Call me crazy, but I also like using PL/pgSQL. A helpful function I have takes two table or view name arguments and compares if they are the same result set. Total life-saver and a major time boost for redesigning queries and checking to make sure table transfers won't cause corruption.
I love the error messages. They are so clear and always correct. I've found myself reading them and thinking "that can't be right" and sure enough, I was wrong.
Configuration is a breeze. The hba and conf files are fully documented and simple to understand. The location of the files are sensible and easy to find. Seeing how other database systems deal with configuration is eye-opening to say the least.
Last but not least, the documentation is just incredible. I've been asked about good PostgreSQL books, and I always say "read the docs; you'll see why there are few books around."
I especially second the "arrays" advice. Arrays of some datatypes (notably integers) have GIN and GiST index support for membership tests. This makes them good for denormalizing many-valued joins for fast lookups.
SequelPro is incredible - easy to use, beautiful, reliable, powerful - but it only works with MySQL (or MariaDB). I've tried Toad but it's very buggy and ugly. The AppStore has SQLPro for Postgres, but I've not heard any reviews, so I'm reticent to spend $30. I've used a Navicat trial for MySQL and it was good but costs around $200.
+1 for PGAdmin. I've been using it for several weeks and it's been pretty good, although it does have a couple of flaws.

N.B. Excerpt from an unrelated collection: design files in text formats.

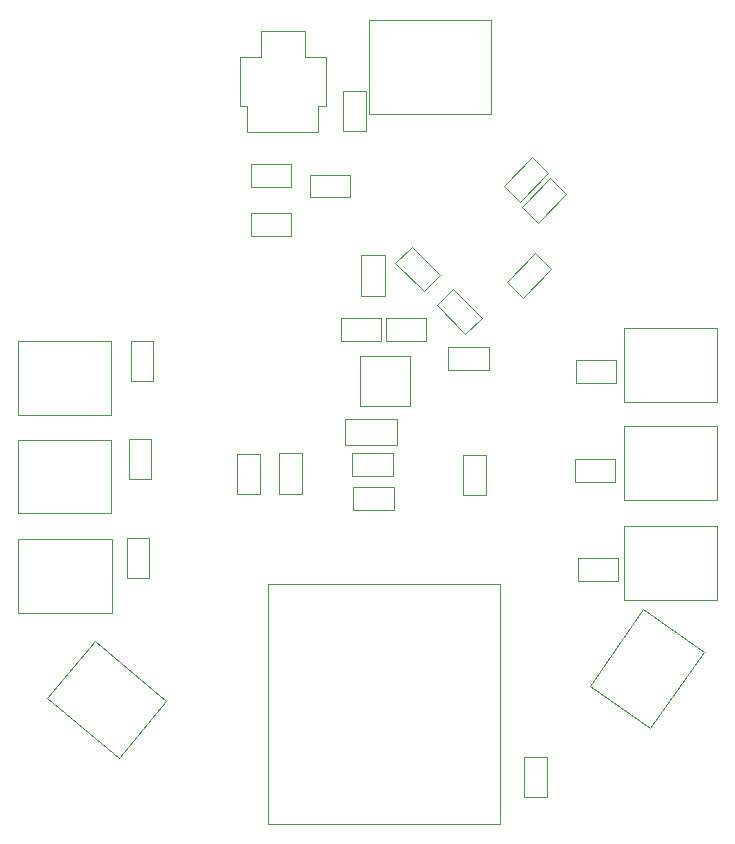
<source format=gbr>
%TF.GenerationSoftware,Altium Limited,Altium Designer,22.2.1 (43)*%
G04 Layer_Color=32768*
%FSLAX45Y45*%
%MOMM*%
%TF.SameCoordinates,874C5421-14EC-454C-B6B0-2495525A8CDB*%
%TF.FilePolarity,Positive*%
%TF.FileFunction,Other,Mechanical_15*%
%TF.Part,Single*%
G01*
G75*
%TA.AperFunction,NonConductor*%
%ADD116C,0.05000*%
D116*
X10404860Y11244580D02*
X11434860D01*
X10404860D02*
Y12044580D01*
X11434860D01*
Y11244580D02*
Y12044580D01*
X8220202Y7867142D02*
Y8492139D01*
X7430201Y7867142D02*
X8220202D01*
X7430201D02*
Y8492139D01*
X8220202D01*
X8369818Y8159659D02*
X8561822D01*
Y8497661D01*
X8369818D02*
X8561822D01*
X8369818Y8159659D02*
Y8497661D01*
X11116761Y9766436D02*
X11359016Y9524181D01*
X10977744Y9627419D02*
X11219999Y9385164D01*
X11359016Y9524181D01*
X10977744Y9627419D02*
X11116761Y9766436D01*
X10338560Y9709300D02*
Y10051900D01*
X10535160Y9709300D02*
Y10051900D01*
X10338560Y9709300D02*
X10535160D01*
X10338560Y10051900D02*
X10535160D01*
X11075820Y9275320D02*
X11418420D01*
X11075820Y9078720D02*
X11418420D01*
X11075820D02*
Y9275320D01*
X11418420Y9078720D02*
Y9275320D01*
X10260480Y8381240D02*
X10603080D01*
X10260480Y8184640D02*
X10603080D01*
X10260480D02*
Y8381240D01*
X10603080Y8184640D02*
Y8381240D01*
X10270640Y8091680D02*
X10613240D01*
X10270640Y7895080D02*
X10613240D01*
X10270640D02*
Y8091680D01*
X10613240Y7895080D02*
Y8091680D01*
X9401960Y10214100D02*
X9744560D01*
X9401960Y10410700D02*
X9744560D01*
X9401960Y10214100D02*
Y10410700D01*
X9744560Y10214100D02*
Y10410700D01*
X9404500Y10628120D02*
X9747100D01*
X9404500Y10824720D02*
X9747100D01*
X9404500Y10628120D02*
Y10824720D01*
X9747100Y10628120D02*
Y10824720D01*
X10181080Y11103760D02*
Y11446360D01*
X10377680Y11103760D02*
Y11446360D01*
X10181080D02*
X10377680D01*
X10181080Y11103760D02*
X10377680D01*
X9834120Y8032900D02*
Y8375500D01*
X9637520Y8032900D02*
Y8375500D01*
Y8032900D02*
X9834120D01*
X9637520Y8375500D02*
X9834120D01*
X11393680Y8022740D02*
Y8365340D01*
X11197080Y8022740D02*
Y8365340D01*
Y8022740D02*
X11393680D01*
X11197080Y8365340D02*
X11393680D01*
X10200120Y8666220D02*
X10643120D01*
X10200120Y8443220D02*
X10643120D01*
X10200120D02*
Y8666220D01*
X10643120Y8443220D02*
Y8666220D01*
X7681471Y6304906D02*
X8083213Y6783684D01*
X7681471Y6304906D02*
X8286646Y5797104D01*
X8688388Y6275882D01*
X8083213Y6783684D02*
X8688388Y6275882D01*
X9481300Y8032660D02*
Y8370660D01*
X9289300Y8032660D02*
X9481300D01*
X9289300D02*
Y8370660D01*
X9481300D01*
X10752999Y8779601D02*
Y9203599D01*
X10329001D02*
X10752999D01*
X10329001Y8779601D02*
Y9203599D01*
Y8779601D02*
X10752999D01*
X12272579Y6408877D02*
X12725705Y7056008D01*
X12272579Y6408877D02*
X12784552Y6050392D01*
X13237677Y6697523D01*
X12725705Y7056008D02*
X13237677Y6697523D01*
X12561001Y8807801D02*
X13351003D01*
Y9432798D01*
X12561001D02*
X13351003D01*
X12561001Y8807801D02*
Y9432798D01*
X12564080Y7978059D02*
X13354080D01*
Y8603061D01*
X12564080D02*
X13354080D01*
X12564080Y7978059D02*
Y8603061D01*
X12561001Y7131401D02*
X13351003D01*
Y7756398D01*
X12561001D02*
X13351003D01*
X12561001Y7131401D02*
Y7756398D01*
X7430740Y9327799D02*
X8220740D01*
X7430740Y8702802D02*
Y9327799D01*
Y8702802D02*
X8220740D01*
Y9327799D01*
X7435281Y7646319D02*
X8225282D01*
X7435281Y7021322D02*
Y7646319D01*
Y7021322D02*
X8225282D01*
Y7646319D01*
X9552407Y5240538D02*
X11512408D01*
X9552407D02*
Y7265538D01*
X11512408D01*
Y5240538D02*
Y7265538D01*
X9313860Y11312982D02*
Y11734978D01*
Y11312982D02*
X9373860D01*
Y11098982D02*
Y11312982D01*
Y11098982D02*
X9975860D01*
Y11312982D01*
X10035860D01*
Y11734978D01*
X9861860D02*
X10035860D01*
X9861860D02*
Y11948978D01*
X9487860D02*
X9861860D01*
X9487860Y11734978D02*
Y11948978D01*
X9313860Y11734978D02*
X9487860D01*
X10167000Y9325102D02*
Y9521698D01*
X10508600Y9325102D02*
Y9521698D01*
X10167000D02*
X10508600D01*
X10167000Y9325102D02*
X10508600D01*
X10889600D02*
Y9521698D01*
X10548000Y9325102D02*
Y9521698D01*
Y9325102D02*
X10889600D01*
X10548000Y9521698D02*
X10889600D01*
X11572819Y9828982D02*
X11708582Y9693219D01*
X11947581Y9932218D01*
X11811818Y10067981D02*
X11947581Y9932218D01*
X11572819Y9828982D02*
X11811818Y10067981D01*
X10866938Y9746559D02*
X11002701Y9882322D01*
X10763702Y10121321D02*
X11002701Y9882322D01*
X10627939Y9985558D02*
X10763702Y10121321D01*
X10627939Y9985558D02*
X10866938Y9746559D01*
X11699819Y10463982D02*
X11835582Y10328214D01*
X12074581Y10567218D01*
X11938818Y10702986D02*
X12074581Y10567218D01*
X11699819Y10463982D02*
X11938818Y10702986D01*
X11547419Y10641782D02*
X11683182Y10506014D01*
X11922181Y10745018D01*
X11786418Y10880786D02*
X11922181Y10745018D01*
X11547419Y10641782D02*
X11786418Y10880786D01*
X8385058Y8987699D02*
Y9325701D01*
X8577062D01*
Y8987699D02*
Y9325701D01*
X8385058Y8987699D02*
X8577062D01*
X8352038Y7316379D02*
Y7654381D01*
X8544042D01*
Y7316379D02*
Y7654381D01*
X8352038Y7316379D02*
X8544042D01*
X12158101Y9163802D02*
X12496099D01*
Y8971798D02*
Y9163802D01*
X12158101Y8971798D02*
X12496099D01*
X12158101D02*
Y9163802D01*
X12175399Y7487402D02*
X12513401D01*
Y7295398D02*
Y7487402D01*
X12175399Y7295398D02*
X12513401D01*
X12175399D02*
Y7487402D01*
X12149999Y8325602D02*
X12488001D01*
Y8133598D02*
Y8325602D01*
X12149999Y8133598D02*
X12488001D01*
X12149999D02*
Y8325602D01*
X9907661Y10544058D02*
Y10736062D01*
Y10544058D02*
X10245659D01*
Y10736062D01*
X9907661D02*
X10245659D01*
X11714998Y5469799D02*
X11907002D01*
Y5807801D01*
X11714998D02*
X11907002D01*
X11714998Y5469799D02*
Y5807801D01*
%TF.MD5,6e6346e68b7c58b0c690e763f9359541*%
M02*

</source>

One of them appears to be an OSX issue, though, where opening tables sometimes throws part of the window (the top bar) outside of the screen (and the only way I've found to fix it is to click on Window > Zoom).
I recently bought a license to Postico (https://eggerapps.at/postico/) which is the successor to PG Commander. Switched from pgAdmin which is functional, but Postico's UI is nicer.
JetBrains' DataGrip (or any of their IDE's if you have them) is really nice, I've been using it in tandem with PgAdmin (for general maintenance tasks since it has a GUI for some common stuff like permissions).
I'm experimenting with https://eggerapps.at/postico/ currently and it's pretty nice. Fairly similar to Sequel Pro in a lot of ways (which I miss too when in Postgres-world).
I recommend and use sqlworkbench, which is great as long as you don't work for one of the govts disallowed by the license (which is apache otherwise) http://www.sql-workbench.net/
Are you using \x or \x auto? \x auto will automatically format it to the size of your screen for when things wrap or don't. I've found it's more often than not what I actually want.
Which ones specifically, im sure commenters here could help. ETL = Extract Transform Load, a common pattern when transferring data from one system to another. GIS = Geographical Information System, having to do with positions in space, generally lat/lng and mapping concerns.
CTE's (WITH clauses) are optimisation barriers — the query planner in Postgres won't inline CTEs, but instead will materialise their result into a temporary table first, preventing qual (WHERE clause) push-down and other optimisations.
I know this because it bit me, hard — I went nuts and wrote a lot of the queries in a new system to use WITH clauses, for readability. Performance was atrocious, and required refactoring to inline all the WITH clauses as sub-SELECTS.
CTE's are useful, but should not be used to improve readability.